● **TASK REQUIREMENTS**:
1 > In the article on the finales of The Good Place and BoJack Horseman, what other common denominator stood out in the last two episodes of both shows?
2 > Carry on the article about the finales of The Good Place and BoJack Horseman, picking up after its last sentence.

● **GIVEN TEXT**:

•••••

In a great cosmic coincidence, The Good Place and BoJack Horseman ended their runs within the same 24-hour period last week. The NBC sitcom about a squad of faulty misfits attempting to reinvent the afterlife aired its series finale Thursday night. A few hours later, the Netflix dramedy about an equine former sitcom actor trying and failing, repeatedly, to defeat his demons aired its eight final episodes. The synchronicity of the moment has not gone unnoticed.
Before both shows bowed out, New York Times TV critic James Poniewozik wrote about the way they argued that becoming a better person is not a solitary process but a group effort. Variety’s Caroline Framke published a piece about how the shows each embraced the process of striving for decency. It’s absolutely true that the Venn diagrams of these terrific series, perhaps the most notable ones in the wave of existential dramedies, overlapped on these fronts. But there was another common denominator that stood out in the last two episodes of both The Good Place and BoJack: their acknowledgment that, eventually, existence ends for good.

•••••

● **Saved entries**:
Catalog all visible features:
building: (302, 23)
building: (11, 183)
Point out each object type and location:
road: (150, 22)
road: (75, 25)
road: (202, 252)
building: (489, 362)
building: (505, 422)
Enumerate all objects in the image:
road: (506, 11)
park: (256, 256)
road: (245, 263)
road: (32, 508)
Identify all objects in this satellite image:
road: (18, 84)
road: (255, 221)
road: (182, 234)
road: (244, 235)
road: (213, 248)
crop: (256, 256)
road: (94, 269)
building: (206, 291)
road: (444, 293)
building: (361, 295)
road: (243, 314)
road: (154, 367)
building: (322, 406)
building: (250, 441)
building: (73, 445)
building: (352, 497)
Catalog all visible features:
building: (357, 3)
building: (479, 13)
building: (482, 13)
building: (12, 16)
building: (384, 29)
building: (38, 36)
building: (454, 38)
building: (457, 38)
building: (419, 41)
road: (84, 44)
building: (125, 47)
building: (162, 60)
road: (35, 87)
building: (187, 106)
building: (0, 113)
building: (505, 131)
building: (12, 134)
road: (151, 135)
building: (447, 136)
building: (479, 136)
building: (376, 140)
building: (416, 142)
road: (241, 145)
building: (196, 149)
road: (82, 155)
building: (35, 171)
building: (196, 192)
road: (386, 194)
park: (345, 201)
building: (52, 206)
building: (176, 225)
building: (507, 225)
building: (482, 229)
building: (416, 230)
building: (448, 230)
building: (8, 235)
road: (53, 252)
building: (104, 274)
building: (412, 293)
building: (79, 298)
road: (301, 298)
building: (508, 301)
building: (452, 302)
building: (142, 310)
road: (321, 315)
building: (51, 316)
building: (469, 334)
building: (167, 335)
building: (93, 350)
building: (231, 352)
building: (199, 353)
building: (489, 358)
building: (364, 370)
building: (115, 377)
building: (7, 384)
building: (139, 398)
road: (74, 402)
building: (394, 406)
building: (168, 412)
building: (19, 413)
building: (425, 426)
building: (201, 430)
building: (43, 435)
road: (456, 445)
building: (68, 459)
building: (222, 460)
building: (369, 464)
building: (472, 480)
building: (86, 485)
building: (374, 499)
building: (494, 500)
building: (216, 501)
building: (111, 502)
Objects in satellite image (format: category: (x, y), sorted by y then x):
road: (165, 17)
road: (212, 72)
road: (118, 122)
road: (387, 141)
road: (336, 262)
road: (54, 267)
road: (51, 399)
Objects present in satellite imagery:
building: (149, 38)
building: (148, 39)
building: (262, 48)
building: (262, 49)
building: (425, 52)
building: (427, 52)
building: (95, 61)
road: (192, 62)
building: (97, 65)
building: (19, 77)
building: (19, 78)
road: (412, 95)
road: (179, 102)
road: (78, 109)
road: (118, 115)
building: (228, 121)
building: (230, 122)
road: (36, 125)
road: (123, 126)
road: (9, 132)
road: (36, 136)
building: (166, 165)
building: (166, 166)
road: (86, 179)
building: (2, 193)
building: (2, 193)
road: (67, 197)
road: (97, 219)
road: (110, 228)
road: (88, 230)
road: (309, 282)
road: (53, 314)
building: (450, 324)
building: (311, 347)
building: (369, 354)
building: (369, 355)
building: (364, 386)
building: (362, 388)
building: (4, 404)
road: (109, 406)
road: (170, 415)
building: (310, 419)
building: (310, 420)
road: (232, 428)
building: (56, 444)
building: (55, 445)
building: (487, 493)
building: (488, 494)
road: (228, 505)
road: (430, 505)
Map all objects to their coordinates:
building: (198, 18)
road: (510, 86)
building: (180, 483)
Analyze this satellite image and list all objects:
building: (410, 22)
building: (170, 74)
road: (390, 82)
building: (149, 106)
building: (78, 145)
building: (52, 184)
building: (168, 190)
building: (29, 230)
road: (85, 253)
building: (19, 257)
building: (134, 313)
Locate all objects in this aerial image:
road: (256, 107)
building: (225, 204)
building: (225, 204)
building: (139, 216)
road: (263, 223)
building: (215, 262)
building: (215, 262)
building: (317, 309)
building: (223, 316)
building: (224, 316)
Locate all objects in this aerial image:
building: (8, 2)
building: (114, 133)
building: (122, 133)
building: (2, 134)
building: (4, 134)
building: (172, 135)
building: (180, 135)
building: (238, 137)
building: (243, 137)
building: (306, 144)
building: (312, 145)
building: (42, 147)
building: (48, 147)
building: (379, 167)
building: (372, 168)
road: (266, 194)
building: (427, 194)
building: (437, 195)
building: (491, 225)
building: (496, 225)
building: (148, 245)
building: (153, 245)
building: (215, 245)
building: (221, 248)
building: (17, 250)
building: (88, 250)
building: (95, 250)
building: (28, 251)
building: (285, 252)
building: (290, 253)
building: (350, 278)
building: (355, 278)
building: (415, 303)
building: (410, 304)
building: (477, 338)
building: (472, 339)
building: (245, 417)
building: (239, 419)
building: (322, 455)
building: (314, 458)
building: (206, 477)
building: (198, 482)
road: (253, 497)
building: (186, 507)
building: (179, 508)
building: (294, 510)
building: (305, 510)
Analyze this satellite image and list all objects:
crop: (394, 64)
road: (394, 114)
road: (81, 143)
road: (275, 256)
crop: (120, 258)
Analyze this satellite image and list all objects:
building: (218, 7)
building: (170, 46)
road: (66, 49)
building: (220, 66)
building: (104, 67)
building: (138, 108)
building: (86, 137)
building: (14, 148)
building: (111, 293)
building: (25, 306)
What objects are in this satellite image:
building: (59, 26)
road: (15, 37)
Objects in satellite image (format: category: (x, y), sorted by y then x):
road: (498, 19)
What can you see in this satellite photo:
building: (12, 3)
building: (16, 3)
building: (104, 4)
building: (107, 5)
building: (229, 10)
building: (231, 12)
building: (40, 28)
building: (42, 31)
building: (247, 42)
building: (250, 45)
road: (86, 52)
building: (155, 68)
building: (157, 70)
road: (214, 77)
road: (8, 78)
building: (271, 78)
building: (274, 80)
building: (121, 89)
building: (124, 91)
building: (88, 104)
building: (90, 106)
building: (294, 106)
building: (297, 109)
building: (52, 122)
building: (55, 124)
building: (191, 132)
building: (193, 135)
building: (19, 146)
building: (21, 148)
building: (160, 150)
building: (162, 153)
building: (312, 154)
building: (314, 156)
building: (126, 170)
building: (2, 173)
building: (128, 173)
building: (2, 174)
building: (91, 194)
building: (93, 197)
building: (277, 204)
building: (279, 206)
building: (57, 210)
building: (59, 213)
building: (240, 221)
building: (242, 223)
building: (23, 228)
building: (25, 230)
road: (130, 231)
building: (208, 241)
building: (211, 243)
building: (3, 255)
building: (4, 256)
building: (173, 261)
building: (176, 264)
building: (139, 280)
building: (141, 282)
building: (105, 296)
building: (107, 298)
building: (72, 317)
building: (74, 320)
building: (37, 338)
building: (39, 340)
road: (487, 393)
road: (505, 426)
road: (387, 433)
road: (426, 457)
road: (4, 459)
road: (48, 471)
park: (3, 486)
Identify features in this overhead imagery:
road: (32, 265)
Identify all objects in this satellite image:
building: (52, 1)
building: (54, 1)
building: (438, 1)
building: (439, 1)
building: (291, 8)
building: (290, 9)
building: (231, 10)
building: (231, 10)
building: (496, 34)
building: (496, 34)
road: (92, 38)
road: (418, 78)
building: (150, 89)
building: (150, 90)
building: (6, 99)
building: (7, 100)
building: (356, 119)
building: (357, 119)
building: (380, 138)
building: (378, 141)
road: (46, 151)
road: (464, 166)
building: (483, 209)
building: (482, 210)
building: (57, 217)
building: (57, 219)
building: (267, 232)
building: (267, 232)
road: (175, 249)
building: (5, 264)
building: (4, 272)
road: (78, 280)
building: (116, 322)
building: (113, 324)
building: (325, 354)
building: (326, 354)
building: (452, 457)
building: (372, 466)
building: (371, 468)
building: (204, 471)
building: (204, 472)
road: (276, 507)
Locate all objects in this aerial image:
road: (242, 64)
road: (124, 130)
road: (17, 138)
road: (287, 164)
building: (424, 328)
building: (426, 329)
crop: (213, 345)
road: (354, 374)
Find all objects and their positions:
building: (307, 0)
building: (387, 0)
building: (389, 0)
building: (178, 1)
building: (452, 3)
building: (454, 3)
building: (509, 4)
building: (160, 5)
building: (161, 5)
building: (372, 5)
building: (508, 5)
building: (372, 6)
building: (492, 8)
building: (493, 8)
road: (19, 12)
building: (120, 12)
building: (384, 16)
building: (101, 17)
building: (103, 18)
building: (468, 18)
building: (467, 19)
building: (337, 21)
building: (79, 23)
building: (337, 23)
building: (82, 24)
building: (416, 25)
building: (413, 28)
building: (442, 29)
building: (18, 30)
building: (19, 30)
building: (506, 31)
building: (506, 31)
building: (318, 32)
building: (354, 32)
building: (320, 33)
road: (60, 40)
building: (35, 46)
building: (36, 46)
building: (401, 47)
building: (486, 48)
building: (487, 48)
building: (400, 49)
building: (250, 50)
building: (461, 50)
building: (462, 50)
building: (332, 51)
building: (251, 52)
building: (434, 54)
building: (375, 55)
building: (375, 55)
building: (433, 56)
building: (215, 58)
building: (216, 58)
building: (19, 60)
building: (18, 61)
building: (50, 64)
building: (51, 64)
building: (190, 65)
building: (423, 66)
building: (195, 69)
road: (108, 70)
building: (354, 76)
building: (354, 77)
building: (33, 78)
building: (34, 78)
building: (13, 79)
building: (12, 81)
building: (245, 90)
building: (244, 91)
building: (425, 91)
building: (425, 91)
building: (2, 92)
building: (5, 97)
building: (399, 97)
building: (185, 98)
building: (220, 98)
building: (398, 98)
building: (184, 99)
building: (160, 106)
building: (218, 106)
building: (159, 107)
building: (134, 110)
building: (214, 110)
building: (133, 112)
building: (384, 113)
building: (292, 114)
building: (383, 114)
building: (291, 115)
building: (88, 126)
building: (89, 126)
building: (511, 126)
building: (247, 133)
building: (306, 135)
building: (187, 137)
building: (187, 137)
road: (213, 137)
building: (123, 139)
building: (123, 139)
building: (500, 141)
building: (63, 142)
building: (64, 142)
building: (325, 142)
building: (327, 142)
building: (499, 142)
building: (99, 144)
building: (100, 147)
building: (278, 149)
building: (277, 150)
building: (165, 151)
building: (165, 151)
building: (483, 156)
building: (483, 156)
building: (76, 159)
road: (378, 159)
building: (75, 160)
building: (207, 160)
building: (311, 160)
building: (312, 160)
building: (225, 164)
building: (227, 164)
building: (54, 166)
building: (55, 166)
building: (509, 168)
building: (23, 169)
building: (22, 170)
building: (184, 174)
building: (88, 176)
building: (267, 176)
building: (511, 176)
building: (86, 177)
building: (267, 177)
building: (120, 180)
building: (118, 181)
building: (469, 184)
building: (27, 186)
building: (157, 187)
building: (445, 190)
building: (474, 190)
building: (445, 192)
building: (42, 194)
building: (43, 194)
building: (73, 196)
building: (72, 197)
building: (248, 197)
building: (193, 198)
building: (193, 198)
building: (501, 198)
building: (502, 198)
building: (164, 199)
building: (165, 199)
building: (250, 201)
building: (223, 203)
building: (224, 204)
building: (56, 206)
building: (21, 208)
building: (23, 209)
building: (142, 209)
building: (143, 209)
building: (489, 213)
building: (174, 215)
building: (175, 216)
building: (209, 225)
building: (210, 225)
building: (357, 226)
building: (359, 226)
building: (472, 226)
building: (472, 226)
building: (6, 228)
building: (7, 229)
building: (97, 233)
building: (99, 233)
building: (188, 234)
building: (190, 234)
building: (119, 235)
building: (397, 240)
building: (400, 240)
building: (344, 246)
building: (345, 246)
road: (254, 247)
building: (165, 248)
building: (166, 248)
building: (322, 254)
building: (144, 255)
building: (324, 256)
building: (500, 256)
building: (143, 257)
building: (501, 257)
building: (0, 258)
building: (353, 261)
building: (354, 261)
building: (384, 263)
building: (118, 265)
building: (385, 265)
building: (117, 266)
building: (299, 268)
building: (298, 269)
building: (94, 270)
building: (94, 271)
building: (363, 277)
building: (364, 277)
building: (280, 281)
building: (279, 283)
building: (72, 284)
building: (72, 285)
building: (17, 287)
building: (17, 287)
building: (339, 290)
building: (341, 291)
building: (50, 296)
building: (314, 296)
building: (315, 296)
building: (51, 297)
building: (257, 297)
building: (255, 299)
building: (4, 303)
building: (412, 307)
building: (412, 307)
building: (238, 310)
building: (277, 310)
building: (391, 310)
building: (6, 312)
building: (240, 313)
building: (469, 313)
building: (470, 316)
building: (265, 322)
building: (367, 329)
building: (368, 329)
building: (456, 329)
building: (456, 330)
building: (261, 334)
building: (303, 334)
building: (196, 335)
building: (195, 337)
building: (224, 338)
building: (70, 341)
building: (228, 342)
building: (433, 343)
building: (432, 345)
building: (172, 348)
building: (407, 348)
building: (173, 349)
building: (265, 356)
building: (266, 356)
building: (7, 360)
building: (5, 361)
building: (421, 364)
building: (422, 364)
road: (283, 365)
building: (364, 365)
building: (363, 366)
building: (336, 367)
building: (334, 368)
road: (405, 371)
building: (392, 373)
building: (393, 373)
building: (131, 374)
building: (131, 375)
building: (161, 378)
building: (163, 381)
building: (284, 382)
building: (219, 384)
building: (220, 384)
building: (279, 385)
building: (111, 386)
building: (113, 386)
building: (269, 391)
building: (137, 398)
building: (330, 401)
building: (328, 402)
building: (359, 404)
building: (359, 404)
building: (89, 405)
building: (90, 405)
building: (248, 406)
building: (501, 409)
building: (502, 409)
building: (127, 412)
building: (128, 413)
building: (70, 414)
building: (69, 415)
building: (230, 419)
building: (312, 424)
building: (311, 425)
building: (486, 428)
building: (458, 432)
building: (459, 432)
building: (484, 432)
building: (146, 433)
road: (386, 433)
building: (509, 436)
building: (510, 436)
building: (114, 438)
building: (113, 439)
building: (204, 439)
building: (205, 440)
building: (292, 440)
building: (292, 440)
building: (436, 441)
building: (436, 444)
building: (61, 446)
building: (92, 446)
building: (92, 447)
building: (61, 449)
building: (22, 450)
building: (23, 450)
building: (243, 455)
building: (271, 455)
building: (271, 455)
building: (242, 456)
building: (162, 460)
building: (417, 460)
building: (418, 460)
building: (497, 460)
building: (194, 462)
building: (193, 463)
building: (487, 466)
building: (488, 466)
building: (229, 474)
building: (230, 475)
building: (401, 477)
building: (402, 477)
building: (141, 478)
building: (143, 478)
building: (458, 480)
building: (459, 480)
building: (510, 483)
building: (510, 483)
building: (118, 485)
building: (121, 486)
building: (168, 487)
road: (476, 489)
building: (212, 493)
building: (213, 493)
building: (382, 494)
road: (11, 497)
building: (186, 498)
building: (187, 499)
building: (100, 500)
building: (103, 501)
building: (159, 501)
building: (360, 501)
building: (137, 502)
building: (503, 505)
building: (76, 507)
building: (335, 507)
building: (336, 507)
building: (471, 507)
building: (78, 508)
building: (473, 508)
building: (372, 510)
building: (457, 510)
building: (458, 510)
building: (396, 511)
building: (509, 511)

•••••

● **RESPONSES BY TASK**:
1 > Both shows acknowledged that, eventually, existence ends for good.

2 >
The Good Place, in keeping with its warmer sensibility, took a more sentimental and uplifting approach to that idea, but one that was nevertheless fascinating considering that the notion of an afterlife is baked directly into its premise. After finally developing a workable new afterlife system — short version: Eleanor, Chidi, & Co. design a more just methodology in which the the Good Place and Bad Place architects work in a bipartisan manner to assess how decently people behaved on Earth, proving that, without a doubt, this show is fiction — everyone gets to go to the Good Place for real in the penultimate episode. Once there, it becomes apparent that even the most enjoyable setting imaginable, one where you can drink unlimited milkshakes with no consequences, has its limits. With no challenges, problems, or end in sight, everyone in the Good Place becomes listless and stupid.
To solve that problem, Michael creates a door that functions as a final exit. Once someone passes through it, for them, there is no longer any Good Place or Bad Place or any place. They expire permanently. As Chidi puts it, “When you feel happy and satisfied and complete, and you want to leave the Good Place for good, you can just walk through it and your time in the universe will end.”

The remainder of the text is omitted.